Tokyo: Crowds gathered at Ueno Zoo on Sunday to bid farewell to Xiao Xiao and Lei Lei, the only remaining giant pandas in Japan, ahead of their scheduled return to China on Tuesday. The four-year-old male and female twins drew thousands of visitors who had secured tickets through a lottery system, as Sunday marked the final day the public could see them. Once the pair leaves, Japan will be without giant pandas for the first time in about 50 years.
According to Philippines News Agency, giant pandas first came to Japan in 1972. To commemorate the year's normalization of diplomatic relations between Japan and China, Kang Kang and Lan Lan, a male-female pair, were gifted to Ueno Zoo, sparking an unprecedented panda craze at the zoo. After that, pandas were also raised in the town of Shirahama in Wakayama Prefecture and in the city of Kobe in Hyogo Prefecture, both in western Japan, but the only ones currently living in Japan are the twins born at Ueno Zoo in 2021.
To manage demand, the zoo adopted a lottery system in which prospective visitors were asked to apply for tickets in advance for viewing from January 14. There was a flood of applications for Sunday's 4,400 viewing slots, with the competition rate reaching 24.6 times. The twins were born to parents loaned for breeding research purposes, so ownership remains with China.
"They were big!" Yuzuki Tsuzuki, a six-year-old from the city of Fuchu in western Tokyo and who came to see the twin pandas with her mother and grandmother, said excitedly. "Stay well even after you go to China. Make sure you eat plenty of food," she said, waving at the twins.
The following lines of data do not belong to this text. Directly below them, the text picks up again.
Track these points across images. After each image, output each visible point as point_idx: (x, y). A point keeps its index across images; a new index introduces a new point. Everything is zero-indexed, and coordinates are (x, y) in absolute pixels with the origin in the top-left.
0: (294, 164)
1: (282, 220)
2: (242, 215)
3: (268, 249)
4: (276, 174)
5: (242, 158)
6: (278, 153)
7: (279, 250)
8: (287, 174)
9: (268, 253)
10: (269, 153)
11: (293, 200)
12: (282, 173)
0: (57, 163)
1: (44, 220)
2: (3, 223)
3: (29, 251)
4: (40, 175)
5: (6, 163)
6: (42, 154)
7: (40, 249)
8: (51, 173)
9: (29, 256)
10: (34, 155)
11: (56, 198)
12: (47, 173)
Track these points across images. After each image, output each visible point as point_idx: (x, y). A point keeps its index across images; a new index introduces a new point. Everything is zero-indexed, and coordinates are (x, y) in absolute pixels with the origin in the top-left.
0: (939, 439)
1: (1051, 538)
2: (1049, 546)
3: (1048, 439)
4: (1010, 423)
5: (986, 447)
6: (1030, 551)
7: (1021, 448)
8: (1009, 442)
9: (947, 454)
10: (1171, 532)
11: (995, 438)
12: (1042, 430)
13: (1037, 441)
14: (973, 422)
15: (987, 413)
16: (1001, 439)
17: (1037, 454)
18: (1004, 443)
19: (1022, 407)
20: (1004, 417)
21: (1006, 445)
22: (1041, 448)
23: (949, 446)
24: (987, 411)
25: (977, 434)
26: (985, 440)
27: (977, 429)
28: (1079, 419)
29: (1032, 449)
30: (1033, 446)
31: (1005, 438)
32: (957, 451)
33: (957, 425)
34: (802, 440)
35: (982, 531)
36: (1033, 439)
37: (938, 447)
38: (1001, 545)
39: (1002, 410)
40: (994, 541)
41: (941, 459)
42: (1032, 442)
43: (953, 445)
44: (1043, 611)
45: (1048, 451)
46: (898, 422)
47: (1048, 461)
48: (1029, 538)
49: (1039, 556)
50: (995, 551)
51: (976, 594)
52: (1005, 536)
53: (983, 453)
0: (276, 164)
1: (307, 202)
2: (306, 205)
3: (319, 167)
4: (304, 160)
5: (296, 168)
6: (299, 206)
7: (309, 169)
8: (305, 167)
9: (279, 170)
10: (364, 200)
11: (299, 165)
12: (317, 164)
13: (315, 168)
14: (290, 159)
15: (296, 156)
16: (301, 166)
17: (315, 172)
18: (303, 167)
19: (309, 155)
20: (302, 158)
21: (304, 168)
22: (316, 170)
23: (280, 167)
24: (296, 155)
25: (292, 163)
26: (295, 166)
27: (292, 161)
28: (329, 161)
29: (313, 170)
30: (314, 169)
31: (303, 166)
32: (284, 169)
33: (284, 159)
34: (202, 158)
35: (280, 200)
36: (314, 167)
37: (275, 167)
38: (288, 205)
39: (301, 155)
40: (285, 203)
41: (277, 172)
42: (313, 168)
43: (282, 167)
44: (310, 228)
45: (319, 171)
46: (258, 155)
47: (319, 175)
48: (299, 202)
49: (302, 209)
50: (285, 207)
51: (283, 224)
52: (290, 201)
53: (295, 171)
Rikako Samizo, 31, visited the zoo with her two-year-old daughter, Reira. "I'm glad my daughter enjoyed (seeing the twins)," she said. Reira smiled at her mother and said "they were cute." "They were a source of comfort. I'll miss them." Kanako Ito, whose love for pandas led her to study Chinese at university, said. "I want to visit China someday," the 20-year-old student from Hamamatsu, Shizuoka Prefecture, central Japan, said.
Sachiko Makita, a 43-year-old office worker from Isehara, Kanagawa Prefecture, south of Tokyo, who had visited the zoo almost every month, murmured sadly: "Just stay well. Please come back again."